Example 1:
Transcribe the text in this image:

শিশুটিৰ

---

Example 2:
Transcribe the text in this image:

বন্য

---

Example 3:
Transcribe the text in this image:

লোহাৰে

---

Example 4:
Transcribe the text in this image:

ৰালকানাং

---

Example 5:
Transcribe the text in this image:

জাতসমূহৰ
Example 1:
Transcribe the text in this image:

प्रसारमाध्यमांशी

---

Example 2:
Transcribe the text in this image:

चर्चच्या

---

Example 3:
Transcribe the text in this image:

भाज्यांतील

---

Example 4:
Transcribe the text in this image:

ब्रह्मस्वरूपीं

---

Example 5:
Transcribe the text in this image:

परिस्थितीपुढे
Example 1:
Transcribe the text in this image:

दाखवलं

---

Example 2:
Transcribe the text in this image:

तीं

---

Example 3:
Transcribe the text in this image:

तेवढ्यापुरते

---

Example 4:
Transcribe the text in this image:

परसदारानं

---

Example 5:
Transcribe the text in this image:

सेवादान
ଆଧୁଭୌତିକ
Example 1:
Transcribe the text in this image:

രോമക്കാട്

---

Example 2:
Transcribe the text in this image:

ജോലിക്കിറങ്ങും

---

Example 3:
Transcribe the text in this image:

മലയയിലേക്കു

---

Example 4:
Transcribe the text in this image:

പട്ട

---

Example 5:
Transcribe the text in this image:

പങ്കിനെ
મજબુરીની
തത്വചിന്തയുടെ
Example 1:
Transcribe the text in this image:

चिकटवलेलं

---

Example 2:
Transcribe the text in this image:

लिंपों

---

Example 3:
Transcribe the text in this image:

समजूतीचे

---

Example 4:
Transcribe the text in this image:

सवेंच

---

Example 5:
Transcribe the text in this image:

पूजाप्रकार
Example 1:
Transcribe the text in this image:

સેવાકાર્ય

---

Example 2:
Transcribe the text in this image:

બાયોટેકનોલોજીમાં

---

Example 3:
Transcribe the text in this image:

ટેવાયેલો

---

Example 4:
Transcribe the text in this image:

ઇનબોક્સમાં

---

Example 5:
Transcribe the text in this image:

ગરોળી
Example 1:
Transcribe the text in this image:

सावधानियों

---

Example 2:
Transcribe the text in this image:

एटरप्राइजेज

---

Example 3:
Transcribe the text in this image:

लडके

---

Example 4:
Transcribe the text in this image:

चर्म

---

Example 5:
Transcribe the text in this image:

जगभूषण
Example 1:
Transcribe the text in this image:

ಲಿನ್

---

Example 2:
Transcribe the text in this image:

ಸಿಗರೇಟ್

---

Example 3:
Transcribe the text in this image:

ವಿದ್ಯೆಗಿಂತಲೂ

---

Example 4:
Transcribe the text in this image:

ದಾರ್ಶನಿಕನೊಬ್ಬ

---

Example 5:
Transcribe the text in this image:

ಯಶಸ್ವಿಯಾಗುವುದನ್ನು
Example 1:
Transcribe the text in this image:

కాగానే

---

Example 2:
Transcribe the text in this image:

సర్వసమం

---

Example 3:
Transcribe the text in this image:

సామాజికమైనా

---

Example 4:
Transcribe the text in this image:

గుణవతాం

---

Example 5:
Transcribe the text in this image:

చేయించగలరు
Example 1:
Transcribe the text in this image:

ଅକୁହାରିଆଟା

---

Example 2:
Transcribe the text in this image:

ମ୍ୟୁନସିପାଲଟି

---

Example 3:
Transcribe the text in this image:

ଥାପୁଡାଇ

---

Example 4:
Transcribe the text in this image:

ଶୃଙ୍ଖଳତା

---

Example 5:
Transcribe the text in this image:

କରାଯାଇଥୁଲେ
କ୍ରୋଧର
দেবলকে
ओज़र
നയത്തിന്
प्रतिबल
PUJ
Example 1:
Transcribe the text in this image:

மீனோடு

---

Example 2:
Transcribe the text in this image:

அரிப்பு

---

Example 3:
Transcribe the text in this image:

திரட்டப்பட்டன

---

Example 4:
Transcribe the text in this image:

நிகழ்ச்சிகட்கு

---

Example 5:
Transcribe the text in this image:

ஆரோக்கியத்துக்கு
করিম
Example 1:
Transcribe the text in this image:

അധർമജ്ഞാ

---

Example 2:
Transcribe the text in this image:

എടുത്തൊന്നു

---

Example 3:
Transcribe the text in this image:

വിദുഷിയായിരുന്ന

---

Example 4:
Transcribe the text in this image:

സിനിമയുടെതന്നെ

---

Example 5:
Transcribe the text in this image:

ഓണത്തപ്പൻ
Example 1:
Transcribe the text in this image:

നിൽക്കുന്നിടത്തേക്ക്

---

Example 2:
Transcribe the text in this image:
•••
> Work instruction: All of the entries above must be output word for word.

> Exercise result:
Example 1:
Transcribe the text in this image:

শিশুটিৰ

---

Example 2:
Transcribe the text in this image:

বন্য

---

Example 3:
Transcribe the text in this image:

লোহাৰে

---

Example 4:
Transcribe the text in this image:

ৰালকানাং

---

Example 5:
Transcribe the text in this image:

জাতসমূহৰ
Example 1:
Transcribe the text in this image:

प्रसारमाध्यमांशी

---

Example 2:
Transcribe the text in this image:

चर्चच्या

---

Example 3:
Transcribe the text in this image:

भाज्यांतील

---

Example 4:
Transcribe the text in this image:

ब्रह्मस्वरूपीं

---

Example 5:
Transcribe the text in this image:

परिस्थितीपुढे
Example 1:
Transcribe the text in this image:

दाखवलं

---

Example 2:
Transcribe the text in this image:

तीं

---

Example 3:
Transcribe the text in this image:

तेवढ्यापुरते

---

Example 4:
Transcribe the text in this image:

परसदारानं

---

Example 5:
Transcribe the text in this image:

सेवादान
ଆଧୁଭୌତିକ
Example 1:
Transcribe the text in this image:

രോമക്കാട്

---

Example 2:
Transcribe the text in this image:

ജോലിക്കിറങ്ങും

---

Example 3:
Transcribe the text in this image:

മലയയിലേക്കു

---

Example 4:
Transcribe the text in this image:

പട്ട

---

Example 5:
Transcribe the text in this image:

പങ്കിനെ
મજબુરીની
തത്വചിന്തയുടെ
Example 1:
Transcribe the text in this image:

चिकटवलेलं

---

Example 2:
Transcribe the text in this image:

लिंपों

---

Example 3:
Transcribe the text in this image:

समजूतीचे

---

Example 4:
Transcribe the text in this image:

सवेंच

---

Example 5:
Transcribe the text in this image:

पूजाप्रकार
Example 1:
Transcribe the text in this image:

સેવાકાર્ય

---

Example 2:
Transcribe the text in this image:

બાયોટેકનોલોજીમાં

---

Example 3:
Transcribe the text in this image:

ટેવાયેલો

---

Example 4:
Transcribe the text in this image:

ઇનબોક્સમાં

---

Example 5:
Transcribe the text in this image:

ગરોળી
Example 1:
Transcribe the text in this image:

सावधानियों

---

Example 2:
Transcribe the text in this image:

एटरप्राइजेज

---

Example 3:
Transcribe the text in this image:

लडके

---

Example 4:
Transcribe the text in this image:

चर्म

---

Example 5:
Transcribe the text in this image:

जगभूषण
Example 1:
Transcribe the text in this image:

ಲಿನ್

---

Example 2:
Transcribe the text in this image:

ಸಿಗರೇಟ್

---

Example 3:
Transcribe the text in this image:

ವಿದ್ಯೆಗಿಂತಲೂ

---

Example 4:
Transcribe the text in this image:

ದಾರ್ಶನಿಕನೊಬ್ಬ

---

Example 5:
Transcribe the text in this image:

ಯಶಸ್ವಿಯಾಗುವುದನ್ನು
Example 1:
Transcribe the text in this image:

కాగానే

---

Example 2:
Transcribe the text in this image:

సర్వసమం

---

Example 3:
Transcribe the text in this image:

సామాజికమైనా

---

Example 4:
Transcribe the text in this image:

గుణవతాం

---

Example 5:
Transcribe the text in this image:

చేయించగలరు
Example 1:
Transcribe the text in this image:

ଅକୁହାରିଆଟା

---

Example 2:
Transcribe the text in this image:

ମ୍ୟୁନସିପାଲଟି

---

Example 3:
Transcribe the text in this image:

ଥାପୁଡାଇ

---

Example 4:
Transcribe the text in this image:

ଶୃଙ୍ଖଳତା

---

Example 5:
Transcribe the text in this image:

କରାଯାଇଥୁଲେ
କ୍ରୋଧର
দেবলকে
ओज़र
നയത്തിന്
प्रतिबल
PUJ
Example 1:
Transcribe the text in this image:

மீனோடு

---

Example 2:
Transcribe the text in this image:

அரிப்பு

---

Example 3:
Transcribe the text in this image:

திரட்டப்பட்டன

---

Example 4:
Transcribe the text in this image:

நிகழ்ச்சிகட்கு

---

Example 5:
Transcribe the text in this image:

ஆரோக்கியத்துக்கு
করিম
Example 1:
Transcribe the text in this image:

അധർമജ്ഞാ

---

Example 2:
Transcribe the text in this image:

എടുത്തൊന്നു

---

Example 3:
Transcribe the text in this image:

വിദുഷിയായിരുന്ന

---

Example 4:
Transcribe the text in this image:

സിനിമയുടെതന്നെ

---

Example 5:
Transcribe the text in this image:

ഓണത്തപ്പൻ
Example 1:
Transcribe the text in this image:

നിൽക്കുന്നിടത്തേക്ക്

---

Example 2:
Transcribe the text in this image:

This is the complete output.